- EXERCISE DIRECTIONS: Of the lines below, write out exactly those from the line with "58.06 | 2:01.38 |" through the line with "Final of Event 305 Boys 50 Metre Breaststroke", both included, and skip the rest.

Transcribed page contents

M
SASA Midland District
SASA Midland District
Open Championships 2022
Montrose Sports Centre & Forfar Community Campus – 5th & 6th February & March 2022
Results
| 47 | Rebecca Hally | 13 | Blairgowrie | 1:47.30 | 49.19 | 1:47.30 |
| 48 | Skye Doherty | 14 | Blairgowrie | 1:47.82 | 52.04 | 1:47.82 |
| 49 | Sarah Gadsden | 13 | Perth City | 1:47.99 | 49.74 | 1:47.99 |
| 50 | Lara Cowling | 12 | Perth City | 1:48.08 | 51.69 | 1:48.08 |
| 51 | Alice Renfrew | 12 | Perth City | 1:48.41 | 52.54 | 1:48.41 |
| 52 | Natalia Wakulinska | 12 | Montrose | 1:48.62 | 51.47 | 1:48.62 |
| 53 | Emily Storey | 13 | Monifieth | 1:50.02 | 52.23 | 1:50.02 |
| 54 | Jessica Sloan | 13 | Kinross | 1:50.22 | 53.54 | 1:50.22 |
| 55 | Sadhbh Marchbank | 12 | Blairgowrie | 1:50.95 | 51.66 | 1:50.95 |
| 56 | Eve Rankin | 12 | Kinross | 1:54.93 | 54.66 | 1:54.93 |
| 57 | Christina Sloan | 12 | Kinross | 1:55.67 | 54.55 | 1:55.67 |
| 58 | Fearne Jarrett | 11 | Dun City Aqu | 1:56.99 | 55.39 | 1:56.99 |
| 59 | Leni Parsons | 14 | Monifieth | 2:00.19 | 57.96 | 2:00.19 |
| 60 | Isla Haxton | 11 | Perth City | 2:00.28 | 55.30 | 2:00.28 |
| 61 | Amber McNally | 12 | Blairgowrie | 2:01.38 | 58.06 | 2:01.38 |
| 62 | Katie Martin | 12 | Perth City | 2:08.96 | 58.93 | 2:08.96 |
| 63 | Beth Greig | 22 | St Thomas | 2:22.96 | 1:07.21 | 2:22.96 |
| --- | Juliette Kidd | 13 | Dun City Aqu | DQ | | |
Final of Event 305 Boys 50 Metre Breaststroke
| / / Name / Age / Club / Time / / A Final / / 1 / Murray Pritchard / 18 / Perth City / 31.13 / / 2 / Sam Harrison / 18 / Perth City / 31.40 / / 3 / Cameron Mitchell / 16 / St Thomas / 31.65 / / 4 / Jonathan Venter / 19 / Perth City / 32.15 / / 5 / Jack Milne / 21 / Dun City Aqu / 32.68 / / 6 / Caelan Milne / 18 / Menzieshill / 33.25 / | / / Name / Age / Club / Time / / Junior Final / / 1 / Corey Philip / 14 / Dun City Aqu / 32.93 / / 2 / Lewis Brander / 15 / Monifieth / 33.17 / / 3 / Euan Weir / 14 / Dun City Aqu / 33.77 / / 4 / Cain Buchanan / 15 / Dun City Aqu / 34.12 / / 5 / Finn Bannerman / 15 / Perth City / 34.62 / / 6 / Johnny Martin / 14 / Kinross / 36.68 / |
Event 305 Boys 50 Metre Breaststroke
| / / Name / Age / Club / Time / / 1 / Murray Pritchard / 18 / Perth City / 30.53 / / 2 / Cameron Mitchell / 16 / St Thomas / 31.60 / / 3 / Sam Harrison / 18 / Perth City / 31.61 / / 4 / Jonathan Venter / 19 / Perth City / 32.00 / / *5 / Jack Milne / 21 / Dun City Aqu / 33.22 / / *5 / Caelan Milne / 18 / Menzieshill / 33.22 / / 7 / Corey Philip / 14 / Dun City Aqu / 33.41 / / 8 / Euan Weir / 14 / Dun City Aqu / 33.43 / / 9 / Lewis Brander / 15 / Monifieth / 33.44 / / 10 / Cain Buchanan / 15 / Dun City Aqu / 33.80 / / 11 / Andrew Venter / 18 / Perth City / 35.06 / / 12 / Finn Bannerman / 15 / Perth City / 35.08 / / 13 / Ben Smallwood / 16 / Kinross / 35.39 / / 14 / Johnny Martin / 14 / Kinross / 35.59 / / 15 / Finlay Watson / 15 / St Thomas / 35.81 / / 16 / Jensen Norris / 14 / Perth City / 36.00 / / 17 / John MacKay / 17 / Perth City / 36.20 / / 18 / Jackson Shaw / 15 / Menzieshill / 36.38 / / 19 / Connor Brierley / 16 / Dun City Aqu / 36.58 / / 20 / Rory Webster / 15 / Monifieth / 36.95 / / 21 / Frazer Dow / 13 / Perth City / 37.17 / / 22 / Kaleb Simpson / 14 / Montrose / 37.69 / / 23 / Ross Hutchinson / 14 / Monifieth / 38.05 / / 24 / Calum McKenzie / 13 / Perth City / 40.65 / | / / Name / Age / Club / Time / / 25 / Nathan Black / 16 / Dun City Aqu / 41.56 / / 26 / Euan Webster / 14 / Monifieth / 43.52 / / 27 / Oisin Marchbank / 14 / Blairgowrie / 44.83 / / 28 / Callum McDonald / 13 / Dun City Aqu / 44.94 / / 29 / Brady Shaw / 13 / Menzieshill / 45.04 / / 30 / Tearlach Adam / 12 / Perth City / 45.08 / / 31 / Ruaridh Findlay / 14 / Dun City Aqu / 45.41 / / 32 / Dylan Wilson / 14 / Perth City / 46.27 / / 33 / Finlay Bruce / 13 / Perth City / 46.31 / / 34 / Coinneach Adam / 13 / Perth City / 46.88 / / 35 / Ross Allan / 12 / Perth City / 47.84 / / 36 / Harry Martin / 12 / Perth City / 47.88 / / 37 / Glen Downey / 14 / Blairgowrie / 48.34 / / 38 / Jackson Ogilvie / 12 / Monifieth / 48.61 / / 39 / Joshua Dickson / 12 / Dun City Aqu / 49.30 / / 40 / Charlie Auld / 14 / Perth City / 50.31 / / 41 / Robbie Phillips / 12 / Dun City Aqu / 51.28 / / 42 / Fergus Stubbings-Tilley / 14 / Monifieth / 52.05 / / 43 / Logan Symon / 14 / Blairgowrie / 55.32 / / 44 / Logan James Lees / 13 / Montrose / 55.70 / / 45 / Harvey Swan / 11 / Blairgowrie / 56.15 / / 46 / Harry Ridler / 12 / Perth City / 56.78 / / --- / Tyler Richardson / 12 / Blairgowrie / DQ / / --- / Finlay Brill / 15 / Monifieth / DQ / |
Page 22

- TASK RESPONSE:
| 61 | Amber McNally | 12 | Blairgowrie | 2:01.38 | 58.06 | 2:01.38 |
| 62 | Katie Martin | 12 | Perth City | 2:08.96 | 58.93 | 2:08.96 |
| 63 | Beth Greig | 22 | St Thomas | 2:22.96 | 1:07.21 | 2:22.96 |
| --- | Juliette Kidd | 13 | Dun City Aqu | DQ | | |
Final of Event 305 Boys 50 Metre Breaststroke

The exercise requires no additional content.